As soon as the line containing "focal_mm: 112" appears, start repeating lines exactly and continue to the end of the entries; please skip pictures.

Records from a dataset:
*** Block opens ***

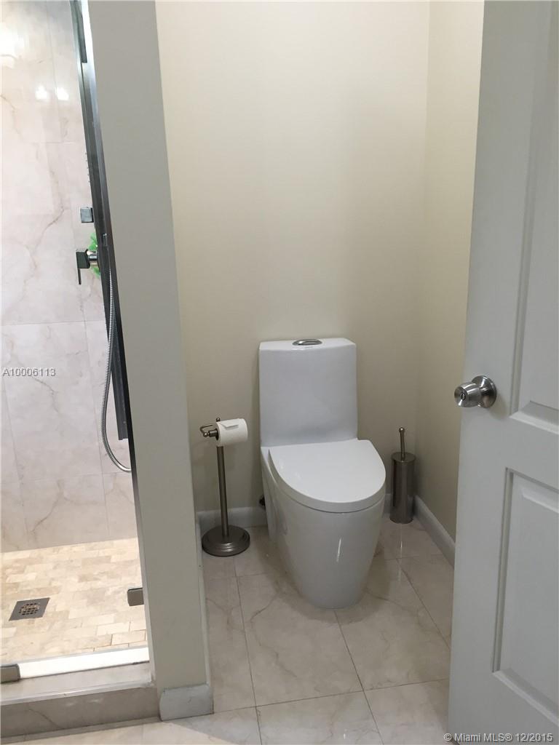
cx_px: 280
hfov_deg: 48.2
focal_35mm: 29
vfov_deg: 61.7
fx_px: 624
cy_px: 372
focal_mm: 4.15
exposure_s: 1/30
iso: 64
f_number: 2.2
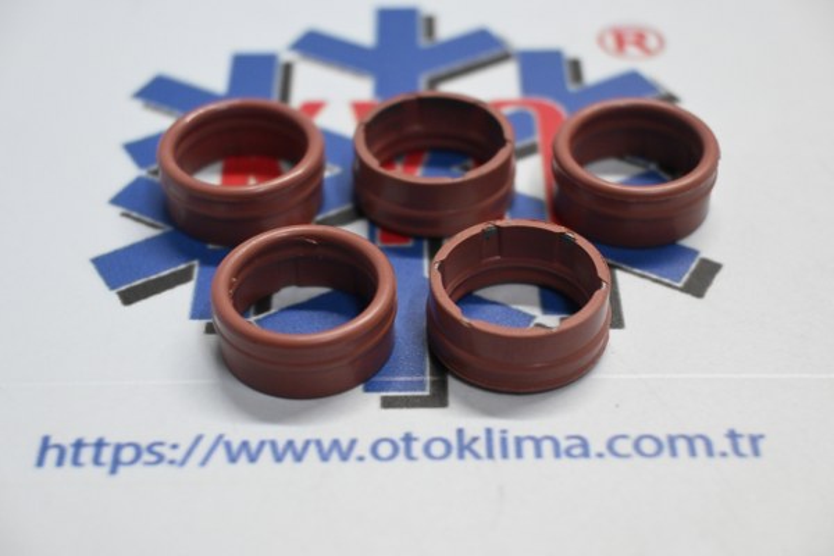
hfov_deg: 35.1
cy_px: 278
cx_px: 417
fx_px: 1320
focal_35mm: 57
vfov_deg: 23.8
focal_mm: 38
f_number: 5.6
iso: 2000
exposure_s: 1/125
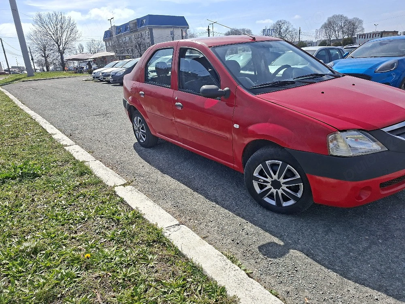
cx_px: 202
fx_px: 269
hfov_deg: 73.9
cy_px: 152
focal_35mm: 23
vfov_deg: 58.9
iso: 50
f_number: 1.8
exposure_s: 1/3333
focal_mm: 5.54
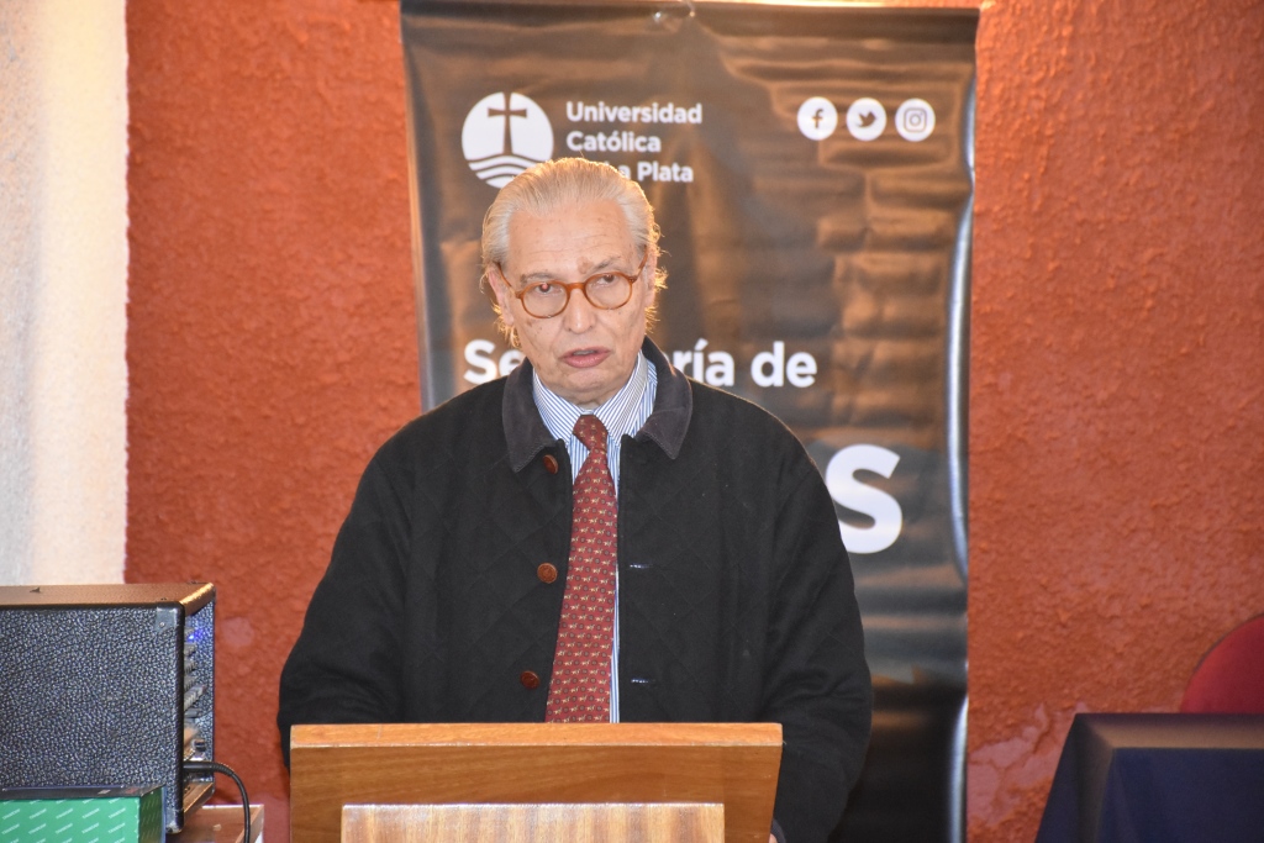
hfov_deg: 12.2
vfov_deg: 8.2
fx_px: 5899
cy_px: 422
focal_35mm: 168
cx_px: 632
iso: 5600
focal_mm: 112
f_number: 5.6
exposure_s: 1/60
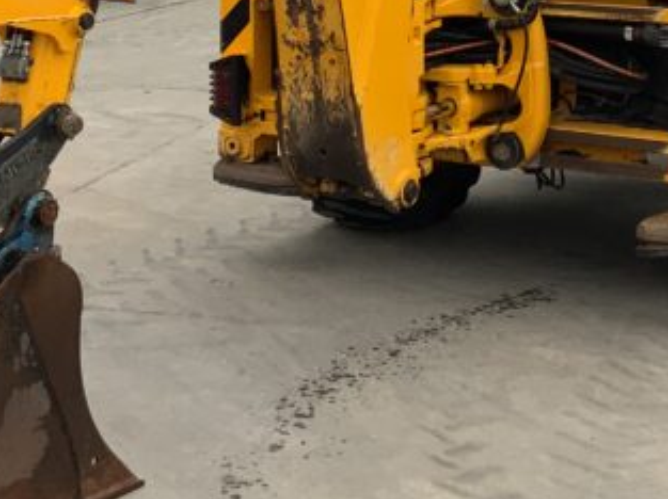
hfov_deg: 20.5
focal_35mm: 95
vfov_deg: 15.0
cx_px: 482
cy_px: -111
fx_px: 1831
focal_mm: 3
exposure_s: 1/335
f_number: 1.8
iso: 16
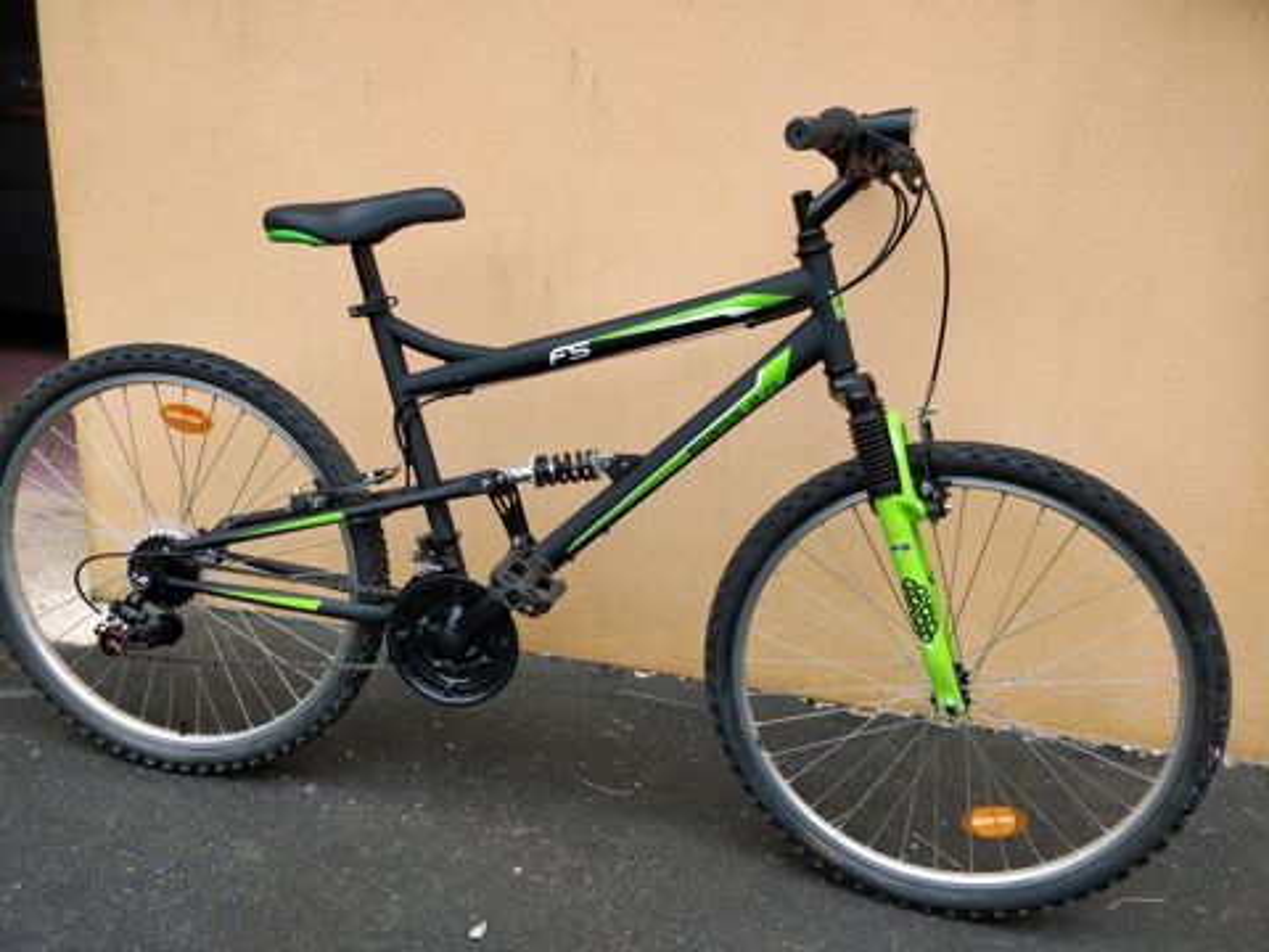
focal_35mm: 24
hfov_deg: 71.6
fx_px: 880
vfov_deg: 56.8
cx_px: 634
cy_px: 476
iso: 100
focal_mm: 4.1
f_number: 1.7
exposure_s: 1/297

*** Block closes ***

◆ **RESULT FOR THIS TASK**:
focal_mm: 112
f_number: 5.6
exposure_s: 1/60
hfov_deg: 20.5
focal_35mm: 95
vfov_deg: 15.0
cx_px: 482
cy_px: -111
fx_px: 1831
focal_mm: 3
exposure_s: 1/335
f_number: 1.8
iso: 16
focal_35mm: 24
hfov_deg: 71.6
fx_px: 880
vfov_deg: 56.8
cx_px: 634
cy_px: 476
iso: 100
focal_mm: 4.1
f_number: 1.7
exposure_s: 1/297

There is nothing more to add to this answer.